DESCRIPTION OF THE TASK -
Copy out each line of the data that contains "ржано".

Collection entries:
________________

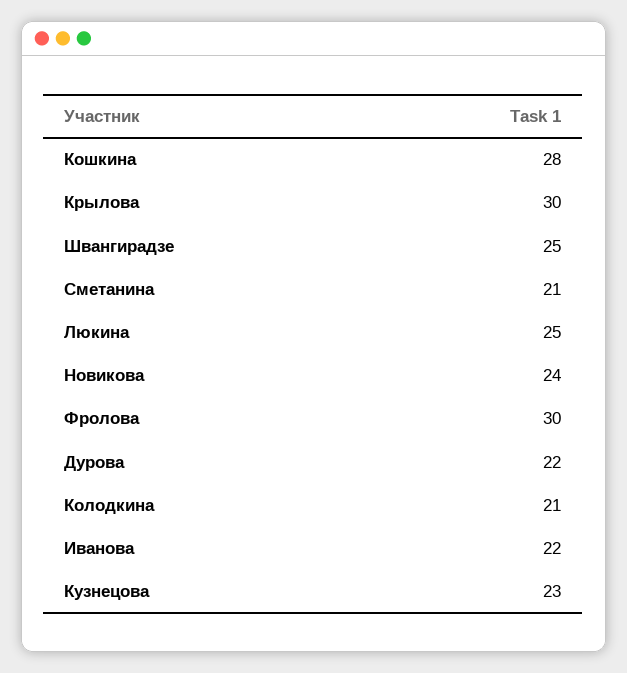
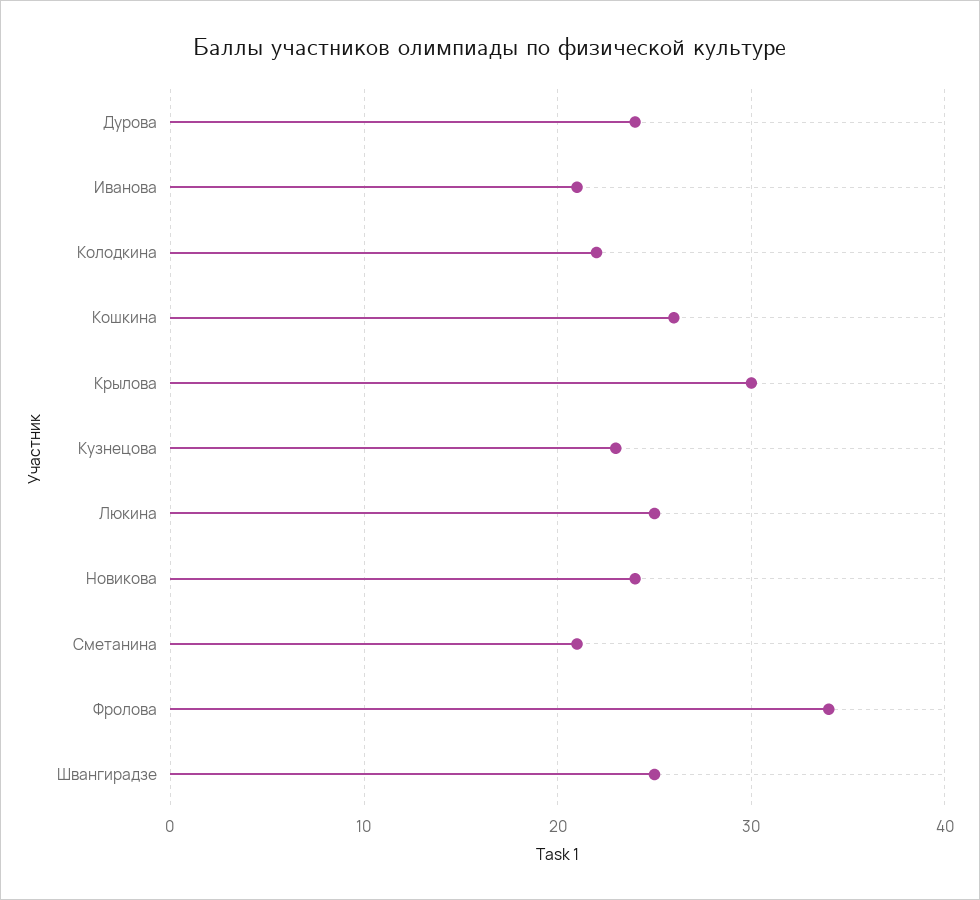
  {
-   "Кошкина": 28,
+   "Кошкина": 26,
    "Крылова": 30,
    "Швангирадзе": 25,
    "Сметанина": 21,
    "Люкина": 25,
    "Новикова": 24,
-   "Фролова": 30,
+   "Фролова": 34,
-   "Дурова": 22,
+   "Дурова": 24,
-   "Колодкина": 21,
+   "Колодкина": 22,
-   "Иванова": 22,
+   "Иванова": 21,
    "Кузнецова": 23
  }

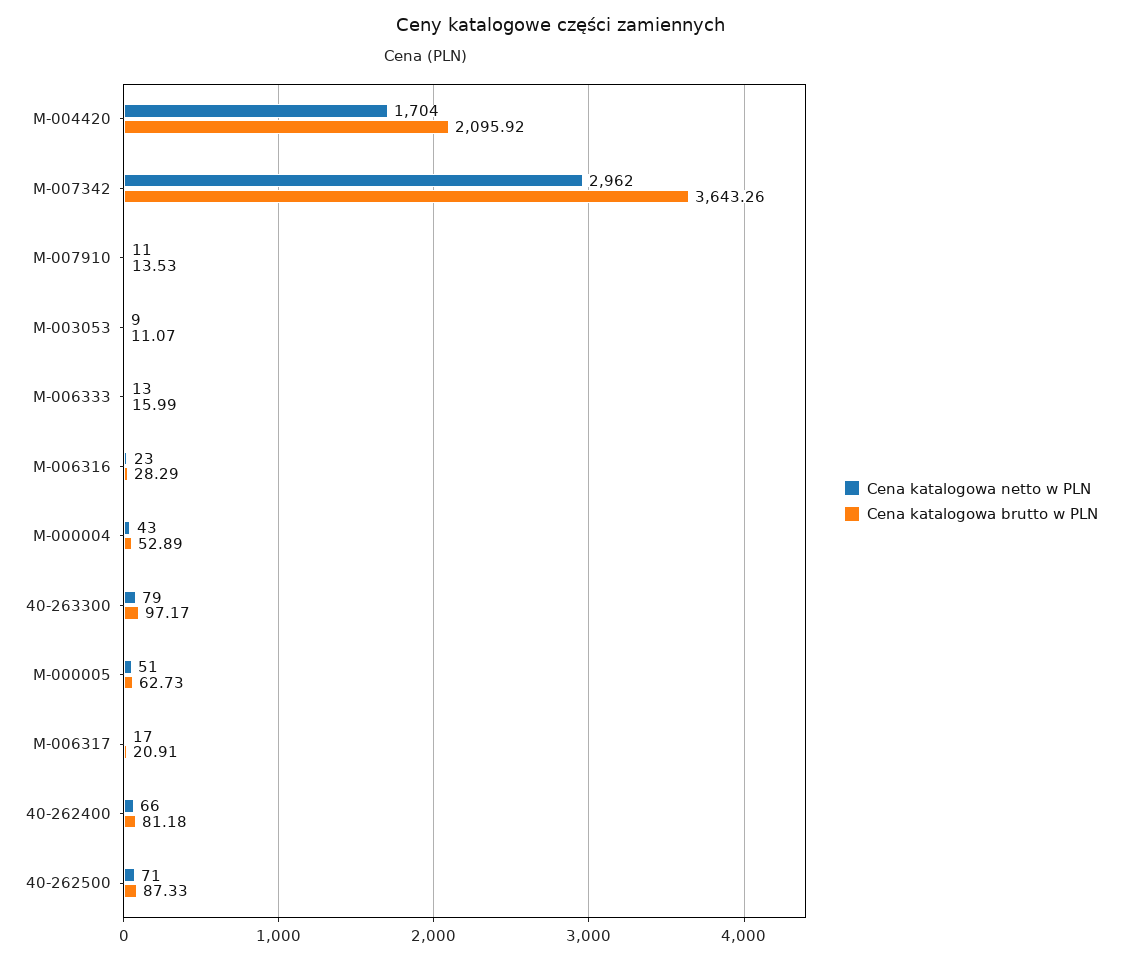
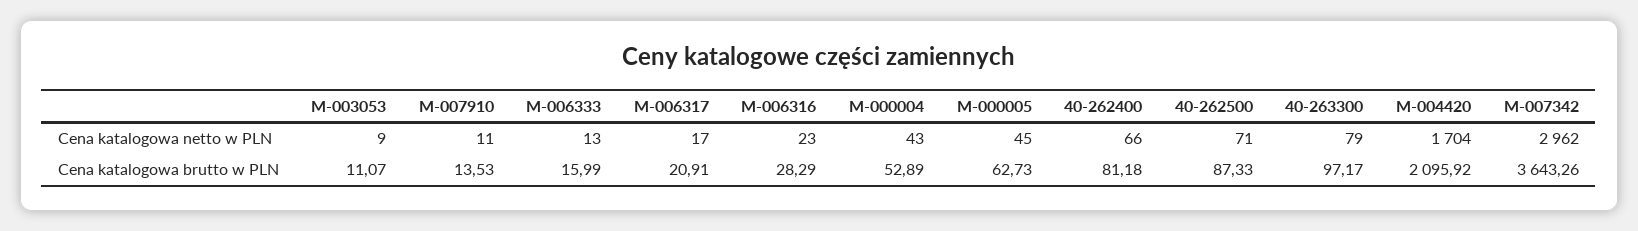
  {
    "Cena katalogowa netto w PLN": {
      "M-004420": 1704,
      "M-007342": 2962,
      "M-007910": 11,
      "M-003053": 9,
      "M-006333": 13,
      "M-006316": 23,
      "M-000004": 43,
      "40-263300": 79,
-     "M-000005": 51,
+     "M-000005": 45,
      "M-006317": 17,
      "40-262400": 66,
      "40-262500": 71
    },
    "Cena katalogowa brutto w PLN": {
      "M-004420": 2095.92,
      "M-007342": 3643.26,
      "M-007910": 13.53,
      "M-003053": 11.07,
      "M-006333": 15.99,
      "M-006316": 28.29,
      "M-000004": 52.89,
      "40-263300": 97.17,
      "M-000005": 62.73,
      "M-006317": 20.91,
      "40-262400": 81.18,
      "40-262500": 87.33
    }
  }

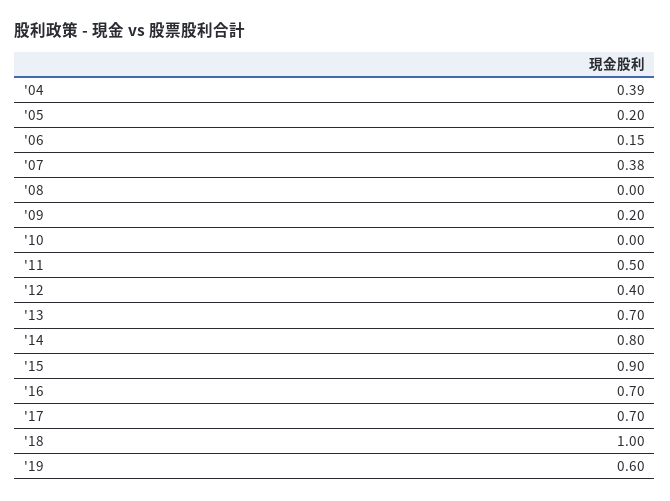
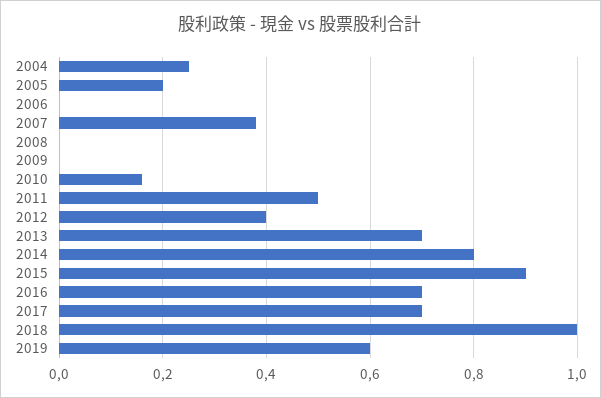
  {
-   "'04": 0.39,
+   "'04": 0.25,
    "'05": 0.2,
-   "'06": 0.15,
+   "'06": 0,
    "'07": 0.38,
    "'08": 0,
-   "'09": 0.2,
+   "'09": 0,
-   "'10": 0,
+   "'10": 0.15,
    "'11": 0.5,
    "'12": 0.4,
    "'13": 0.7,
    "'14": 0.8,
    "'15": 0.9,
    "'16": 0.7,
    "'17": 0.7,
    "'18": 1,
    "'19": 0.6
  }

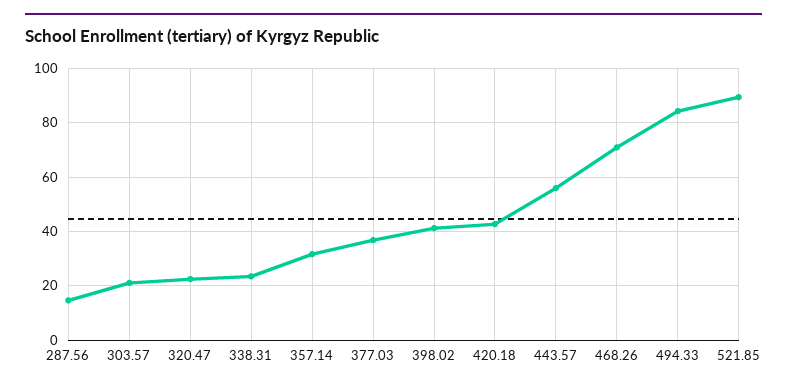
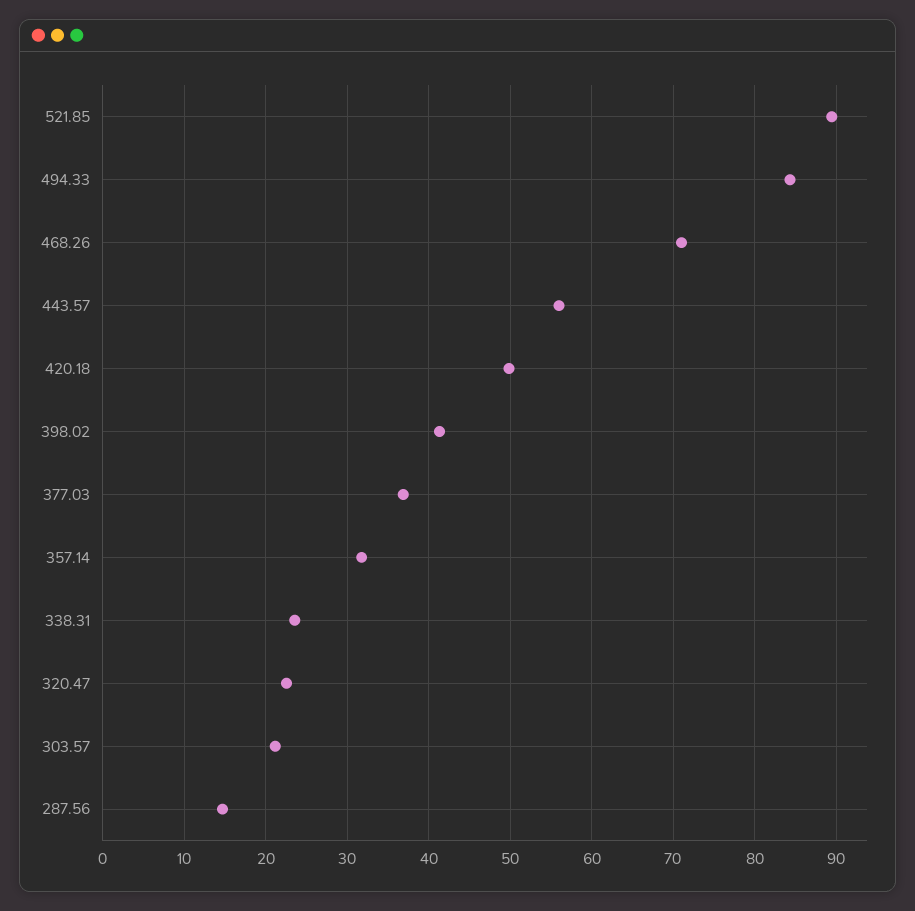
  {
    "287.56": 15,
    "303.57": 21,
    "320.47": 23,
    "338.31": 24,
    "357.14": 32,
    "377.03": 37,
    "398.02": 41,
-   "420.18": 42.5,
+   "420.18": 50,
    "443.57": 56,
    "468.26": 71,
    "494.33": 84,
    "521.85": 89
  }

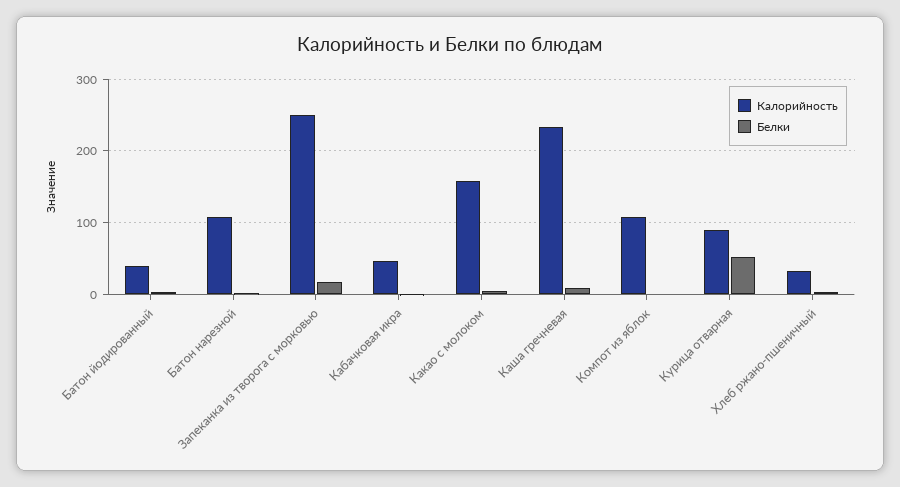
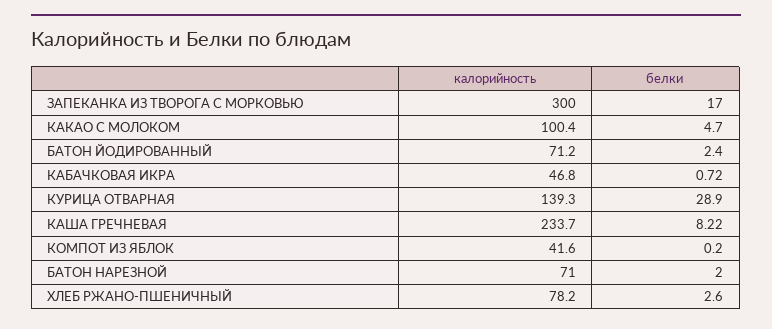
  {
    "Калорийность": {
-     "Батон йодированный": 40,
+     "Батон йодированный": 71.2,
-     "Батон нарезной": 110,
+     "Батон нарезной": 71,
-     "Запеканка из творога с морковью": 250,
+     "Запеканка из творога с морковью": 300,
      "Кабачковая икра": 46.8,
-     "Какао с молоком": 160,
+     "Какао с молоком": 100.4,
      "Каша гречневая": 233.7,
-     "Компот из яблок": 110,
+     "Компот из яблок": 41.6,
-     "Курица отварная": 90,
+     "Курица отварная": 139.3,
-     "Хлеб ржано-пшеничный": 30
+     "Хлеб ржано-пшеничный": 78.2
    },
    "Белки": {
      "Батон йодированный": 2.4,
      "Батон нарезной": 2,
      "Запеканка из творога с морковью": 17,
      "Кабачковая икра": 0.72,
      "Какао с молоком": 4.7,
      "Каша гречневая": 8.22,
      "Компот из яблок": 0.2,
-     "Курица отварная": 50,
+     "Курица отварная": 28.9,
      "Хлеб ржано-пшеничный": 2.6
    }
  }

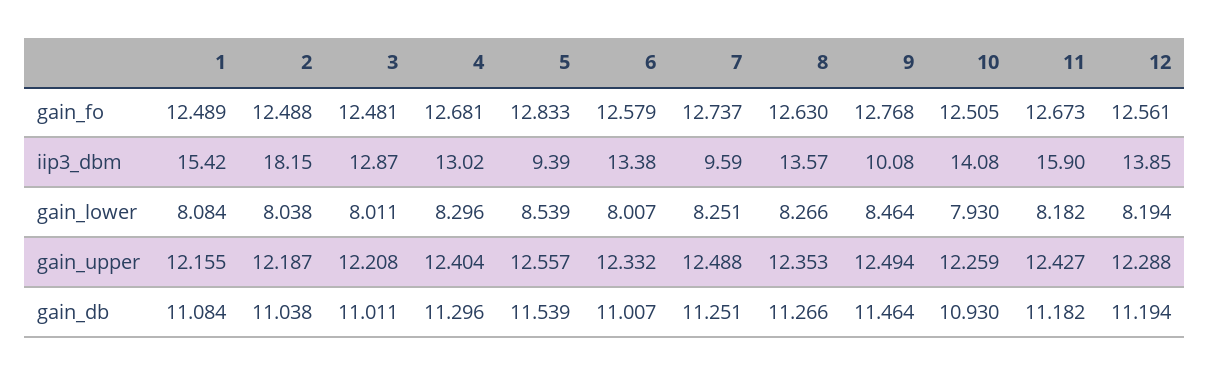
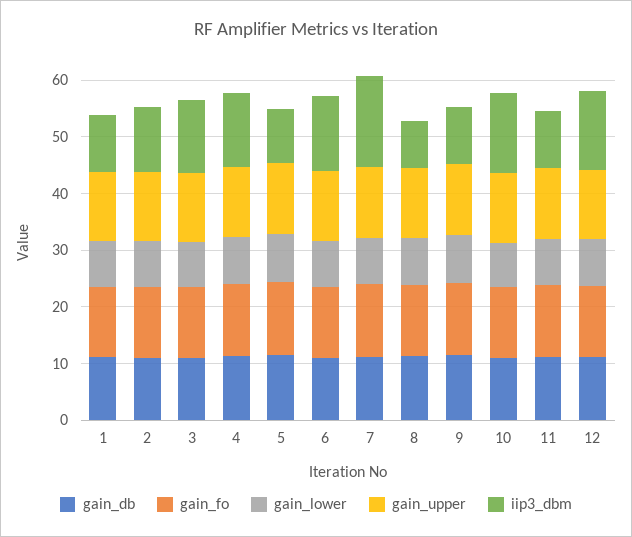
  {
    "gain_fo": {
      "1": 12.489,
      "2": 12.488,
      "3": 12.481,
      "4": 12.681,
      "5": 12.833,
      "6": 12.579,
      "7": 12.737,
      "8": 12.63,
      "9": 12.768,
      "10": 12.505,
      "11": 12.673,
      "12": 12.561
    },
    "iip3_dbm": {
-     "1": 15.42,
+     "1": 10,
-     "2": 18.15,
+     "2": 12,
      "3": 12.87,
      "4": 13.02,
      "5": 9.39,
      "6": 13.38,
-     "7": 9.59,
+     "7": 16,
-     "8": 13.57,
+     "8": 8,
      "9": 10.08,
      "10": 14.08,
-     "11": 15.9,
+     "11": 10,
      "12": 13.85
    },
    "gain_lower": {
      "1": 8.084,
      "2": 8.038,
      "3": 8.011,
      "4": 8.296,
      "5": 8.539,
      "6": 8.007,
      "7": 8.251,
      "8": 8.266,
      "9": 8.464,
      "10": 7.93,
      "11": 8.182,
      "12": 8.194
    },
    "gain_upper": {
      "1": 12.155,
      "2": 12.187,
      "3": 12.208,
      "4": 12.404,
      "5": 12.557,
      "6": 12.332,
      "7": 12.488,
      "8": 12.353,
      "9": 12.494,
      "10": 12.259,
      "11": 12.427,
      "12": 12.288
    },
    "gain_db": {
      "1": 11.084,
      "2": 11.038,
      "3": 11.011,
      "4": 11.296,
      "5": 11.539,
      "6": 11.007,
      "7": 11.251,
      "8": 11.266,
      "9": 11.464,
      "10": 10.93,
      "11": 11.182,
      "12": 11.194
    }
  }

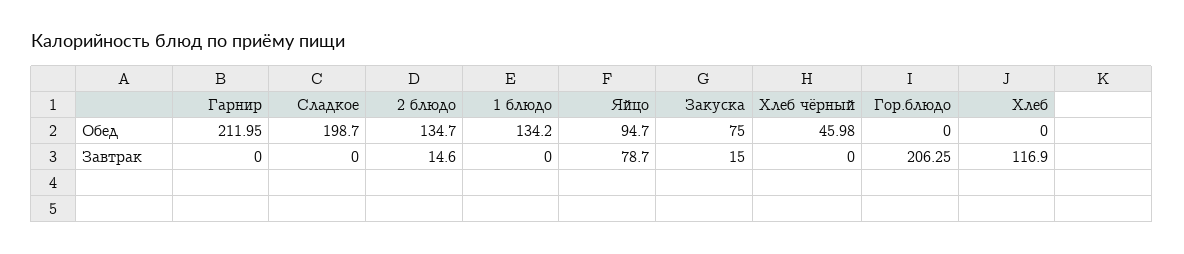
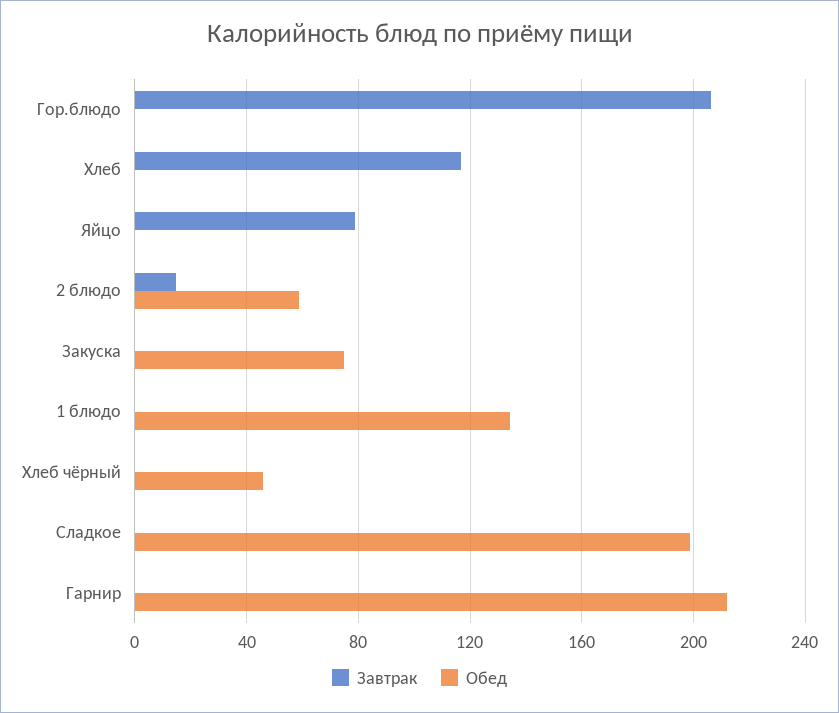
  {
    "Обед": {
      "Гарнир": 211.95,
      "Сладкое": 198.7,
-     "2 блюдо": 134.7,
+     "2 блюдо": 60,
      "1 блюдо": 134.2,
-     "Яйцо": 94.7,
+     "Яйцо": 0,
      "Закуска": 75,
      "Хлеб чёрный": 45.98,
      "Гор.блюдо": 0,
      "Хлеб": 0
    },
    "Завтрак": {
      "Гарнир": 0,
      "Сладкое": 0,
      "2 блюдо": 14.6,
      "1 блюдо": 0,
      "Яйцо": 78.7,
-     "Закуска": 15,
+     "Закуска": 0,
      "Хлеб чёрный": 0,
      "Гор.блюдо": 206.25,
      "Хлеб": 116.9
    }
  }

________________

TASK SOLUTION -
-     "Хлеб ржано-пшеничный": 30
+     "Хлеб ржано-пшеничный": 78.2
      "Хлеб ржано-пшеничный": 2.6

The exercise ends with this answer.